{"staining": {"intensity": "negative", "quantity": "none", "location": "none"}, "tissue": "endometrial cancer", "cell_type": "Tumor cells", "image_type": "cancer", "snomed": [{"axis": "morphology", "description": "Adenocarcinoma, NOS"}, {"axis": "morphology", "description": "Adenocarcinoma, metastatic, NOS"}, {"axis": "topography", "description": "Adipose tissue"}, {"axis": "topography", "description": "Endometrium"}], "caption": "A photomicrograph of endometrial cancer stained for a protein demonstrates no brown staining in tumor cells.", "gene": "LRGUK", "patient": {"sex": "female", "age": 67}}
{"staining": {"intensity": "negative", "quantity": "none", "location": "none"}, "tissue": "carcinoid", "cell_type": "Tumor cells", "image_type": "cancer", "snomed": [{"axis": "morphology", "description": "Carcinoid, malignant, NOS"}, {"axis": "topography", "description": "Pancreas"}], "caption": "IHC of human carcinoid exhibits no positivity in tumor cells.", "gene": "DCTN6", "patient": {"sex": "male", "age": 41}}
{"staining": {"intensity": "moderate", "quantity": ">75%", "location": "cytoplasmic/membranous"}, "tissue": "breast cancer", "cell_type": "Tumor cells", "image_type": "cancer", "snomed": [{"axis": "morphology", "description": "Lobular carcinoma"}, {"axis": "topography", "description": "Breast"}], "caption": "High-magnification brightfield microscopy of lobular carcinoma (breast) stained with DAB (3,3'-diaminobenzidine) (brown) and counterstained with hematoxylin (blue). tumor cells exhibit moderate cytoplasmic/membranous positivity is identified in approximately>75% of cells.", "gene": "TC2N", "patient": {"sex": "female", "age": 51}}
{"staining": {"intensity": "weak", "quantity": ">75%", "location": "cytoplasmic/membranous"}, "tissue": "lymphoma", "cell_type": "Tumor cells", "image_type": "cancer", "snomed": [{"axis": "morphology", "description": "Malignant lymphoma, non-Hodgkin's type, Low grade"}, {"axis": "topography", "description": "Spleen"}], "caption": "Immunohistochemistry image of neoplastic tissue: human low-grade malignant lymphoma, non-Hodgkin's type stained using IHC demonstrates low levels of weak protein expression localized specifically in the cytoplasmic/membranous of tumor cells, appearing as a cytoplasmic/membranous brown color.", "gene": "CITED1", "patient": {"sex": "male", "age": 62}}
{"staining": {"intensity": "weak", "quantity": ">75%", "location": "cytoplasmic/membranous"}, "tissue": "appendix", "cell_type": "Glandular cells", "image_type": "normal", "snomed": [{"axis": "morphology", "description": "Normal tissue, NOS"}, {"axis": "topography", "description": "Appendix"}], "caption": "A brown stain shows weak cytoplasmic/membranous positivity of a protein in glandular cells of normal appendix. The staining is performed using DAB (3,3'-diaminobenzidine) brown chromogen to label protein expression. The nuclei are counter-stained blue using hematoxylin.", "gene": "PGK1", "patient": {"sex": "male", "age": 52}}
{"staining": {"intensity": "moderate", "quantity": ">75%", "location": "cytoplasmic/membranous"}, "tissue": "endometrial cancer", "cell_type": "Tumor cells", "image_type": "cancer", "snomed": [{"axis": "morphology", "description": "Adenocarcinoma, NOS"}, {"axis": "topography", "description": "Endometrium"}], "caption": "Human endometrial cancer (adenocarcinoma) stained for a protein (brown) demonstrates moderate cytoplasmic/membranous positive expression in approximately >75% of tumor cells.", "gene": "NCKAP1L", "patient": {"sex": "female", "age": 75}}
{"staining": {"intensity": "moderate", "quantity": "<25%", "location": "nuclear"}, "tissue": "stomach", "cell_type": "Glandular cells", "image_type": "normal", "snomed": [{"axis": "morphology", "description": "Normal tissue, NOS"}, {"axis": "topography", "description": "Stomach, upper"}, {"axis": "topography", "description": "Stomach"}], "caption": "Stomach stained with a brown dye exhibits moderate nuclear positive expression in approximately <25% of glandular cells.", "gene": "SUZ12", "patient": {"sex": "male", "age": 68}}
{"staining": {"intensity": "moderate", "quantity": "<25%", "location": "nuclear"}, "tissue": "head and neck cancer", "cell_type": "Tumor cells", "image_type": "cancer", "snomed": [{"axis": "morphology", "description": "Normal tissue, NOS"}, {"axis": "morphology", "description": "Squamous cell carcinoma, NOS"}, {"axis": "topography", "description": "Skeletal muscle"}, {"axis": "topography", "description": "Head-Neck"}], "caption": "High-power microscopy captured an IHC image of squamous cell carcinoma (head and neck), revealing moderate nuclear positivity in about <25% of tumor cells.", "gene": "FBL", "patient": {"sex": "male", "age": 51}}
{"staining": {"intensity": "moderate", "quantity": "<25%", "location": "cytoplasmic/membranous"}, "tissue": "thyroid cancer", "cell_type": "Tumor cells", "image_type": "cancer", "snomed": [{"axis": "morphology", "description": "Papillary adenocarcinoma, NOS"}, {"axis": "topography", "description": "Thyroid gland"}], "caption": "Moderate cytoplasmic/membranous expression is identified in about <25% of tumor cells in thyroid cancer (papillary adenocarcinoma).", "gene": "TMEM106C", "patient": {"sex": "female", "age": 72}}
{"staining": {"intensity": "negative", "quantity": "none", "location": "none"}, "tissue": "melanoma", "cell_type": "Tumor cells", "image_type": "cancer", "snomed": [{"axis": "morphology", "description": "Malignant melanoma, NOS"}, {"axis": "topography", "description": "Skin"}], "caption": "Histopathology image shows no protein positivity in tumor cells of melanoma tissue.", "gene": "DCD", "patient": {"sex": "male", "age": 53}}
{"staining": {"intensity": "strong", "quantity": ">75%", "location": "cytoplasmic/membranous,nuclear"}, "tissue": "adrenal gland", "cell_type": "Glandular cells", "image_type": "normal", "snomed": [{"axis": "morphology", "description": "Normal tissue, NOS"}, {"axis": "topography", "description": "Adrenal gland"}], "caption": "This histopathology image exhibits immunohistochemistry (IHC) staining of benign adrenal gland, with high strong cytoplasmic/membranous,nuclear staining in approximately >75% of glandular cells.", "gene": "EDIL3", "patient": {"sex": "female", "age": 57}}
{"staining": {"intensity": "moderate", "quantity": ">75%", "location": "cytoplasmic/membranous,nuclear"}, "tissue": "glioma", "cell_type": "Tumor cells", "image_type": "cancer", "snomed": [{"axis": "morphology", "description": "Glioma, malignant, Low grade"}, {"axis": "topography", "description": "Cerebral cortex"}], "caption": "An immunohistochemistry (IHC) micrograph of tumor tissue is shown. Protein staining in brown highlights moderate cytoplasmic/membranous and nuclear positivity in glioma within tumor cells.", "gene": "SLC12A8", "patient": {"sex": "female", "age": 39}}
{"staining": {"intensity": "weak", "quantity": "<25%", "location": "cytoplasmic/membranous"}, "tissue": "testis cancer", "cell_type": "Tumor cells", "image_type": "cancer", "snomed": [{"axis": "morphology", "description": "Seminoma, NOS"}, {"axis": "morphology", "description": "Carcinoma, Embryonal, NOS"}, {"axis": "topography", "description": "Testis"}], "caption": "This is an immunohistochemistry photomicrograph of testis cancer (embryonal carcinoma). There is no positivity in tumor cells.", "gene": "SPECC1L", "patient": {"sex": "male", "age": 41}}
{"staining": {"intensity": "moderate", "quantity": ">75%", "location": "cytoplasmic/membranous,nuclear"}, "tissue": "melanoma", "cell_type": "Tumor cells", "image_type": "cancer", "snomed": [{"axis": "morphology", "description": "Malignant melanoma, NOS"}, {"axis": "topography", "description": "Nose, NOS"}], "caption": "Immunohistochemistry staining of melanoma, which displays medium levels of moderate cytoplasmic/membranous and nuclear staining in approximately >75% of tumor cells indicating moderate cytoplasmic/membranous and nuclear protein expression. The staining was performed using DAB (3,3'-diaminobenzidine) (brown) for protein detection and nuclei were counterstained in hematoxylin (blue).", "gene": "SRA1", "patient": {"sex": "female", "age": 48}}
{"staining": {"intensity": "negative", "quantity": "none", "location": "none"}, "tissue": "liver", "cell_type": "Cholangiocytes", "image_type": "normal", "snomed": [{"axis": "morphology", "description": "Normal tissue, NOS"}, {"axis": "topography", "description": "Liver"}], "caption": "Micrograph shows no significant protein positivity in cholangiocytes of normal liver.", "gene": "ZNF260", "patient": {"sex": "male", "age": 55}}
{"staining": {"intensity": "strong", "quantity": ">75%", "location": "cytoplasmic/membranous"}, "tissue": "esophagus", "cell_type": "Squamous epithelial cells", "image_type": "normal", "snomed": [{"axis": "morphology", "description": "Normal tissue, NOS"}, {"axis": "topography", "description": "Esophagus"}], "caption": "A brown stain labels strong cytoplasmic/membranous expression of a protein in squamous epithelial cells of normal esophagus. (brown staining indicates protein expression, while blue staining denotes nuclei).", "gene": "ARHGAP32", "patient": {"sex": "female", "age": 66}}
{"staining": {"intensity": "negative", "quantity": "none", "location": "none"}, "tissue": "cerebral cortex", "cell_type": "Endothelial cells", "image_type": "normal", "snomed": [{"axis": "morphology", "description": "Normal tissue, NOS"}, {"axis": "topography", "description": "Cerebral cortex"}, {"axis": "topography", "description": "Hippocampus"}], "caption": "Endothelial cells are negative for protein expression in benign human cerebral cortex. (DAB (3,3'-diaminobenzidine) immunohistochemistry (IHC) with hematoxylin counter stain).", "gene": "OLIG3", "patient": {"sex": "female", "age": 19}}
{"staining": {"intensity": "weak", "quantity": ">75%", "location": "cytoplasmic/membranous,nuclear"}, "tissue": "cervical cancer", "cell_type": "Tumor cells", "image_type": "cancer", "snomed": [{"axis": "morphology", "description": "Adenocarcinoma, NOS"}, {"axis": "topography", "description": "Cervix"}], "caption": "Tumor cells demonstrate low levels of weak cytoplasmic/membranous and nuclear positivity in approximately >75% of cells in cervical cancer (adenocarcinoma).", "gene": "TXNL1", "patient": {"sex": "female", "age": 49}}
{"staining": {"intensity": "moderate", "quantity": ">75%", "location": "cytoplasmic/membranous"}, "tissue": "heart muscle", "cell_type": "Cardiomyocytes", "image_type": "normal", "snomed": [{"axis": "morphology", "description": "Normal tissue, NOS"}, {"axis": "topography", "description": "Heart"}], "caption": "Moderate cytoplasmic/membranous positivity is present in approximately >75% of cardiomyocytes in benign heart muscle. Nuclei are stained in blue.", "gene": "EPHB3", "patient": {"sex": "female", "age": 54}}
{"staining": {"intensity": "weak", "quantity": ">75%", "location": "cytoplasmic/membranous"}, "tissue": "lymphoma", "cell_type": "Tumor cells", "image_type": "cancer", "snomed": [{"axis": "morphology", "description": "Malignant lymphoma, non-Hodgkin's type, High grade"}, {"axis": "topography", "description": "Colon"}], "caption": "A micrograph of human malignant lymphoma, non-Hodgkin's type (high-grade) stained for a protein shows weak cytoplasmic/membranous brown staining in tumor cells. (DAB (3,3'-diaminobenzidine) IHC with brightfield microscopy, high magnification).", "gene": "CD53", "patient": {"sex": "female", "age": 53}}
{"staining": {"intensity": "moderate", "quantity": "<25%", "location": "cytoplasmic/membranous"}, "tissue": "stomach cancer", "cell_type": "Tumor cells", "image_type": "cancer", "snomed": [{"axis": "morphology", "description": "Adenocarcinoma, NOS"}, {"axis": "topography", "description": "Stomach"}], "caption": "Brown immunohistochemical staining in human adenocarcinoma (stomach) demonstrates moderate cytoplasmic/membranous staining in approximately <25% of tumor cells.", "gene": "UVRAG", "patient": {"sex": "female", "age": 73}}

= WHAT TO DO =
Where the listing above has a line with "non-Hodgkin's type, Low", start there, and output every line exactly through the line with "brown stain shows", which is also included.

= FINISHED TASK =
{"staining": {"intensity": "weak", "quantity": ">75%", "location": "cytoplasmic/membranous"}, "tissue": "lymphoma", "cell_type": "Tumor cells", "image_type": "cancer", "snomed": [{"axis": "morphology", "description": "Malignant lymphoma, non-Hodgkin's type, Low grade"}, {"axis": "topography", "description": "Spleen"}], "caption": "Immunohistochemistry image of neoplastic tissue: human low-grade malignant lymphoma, non-Hodgkin's type stained using IHC demonstrates low levels of weak protein expression localized specifically in the cytoplasmic/membranous of tumor cells, appearing as a cytoplasmic/membranous brown color.", "gene": "CITED1", "patient": {"sex": "male", "age": 62}}
{"staining": {"intensity": "weak", "quantity": ">75%", "location": "cytoplasmic/membranous"}, "tissue": "appendix", "cell_type": "Glandular cells", "image_type": "normal", "snomed": [{"axis": "morphology", "description": "Normal tissue, NOS"}, {"axis": "topography", "description": "Appendix"}], "caption": "A brown stain shows weak cytoplasmic/membranous positivity of a protein in glandular cells of normal appendix. The staining is performed using DAB (3,3'-diaminobenzidine) brown chromogen to label protein expression. The nuclei are counter-stained blue using hematoxylin.", "gene": "PGK1", "patient": {"sex": "male", "age": 52}}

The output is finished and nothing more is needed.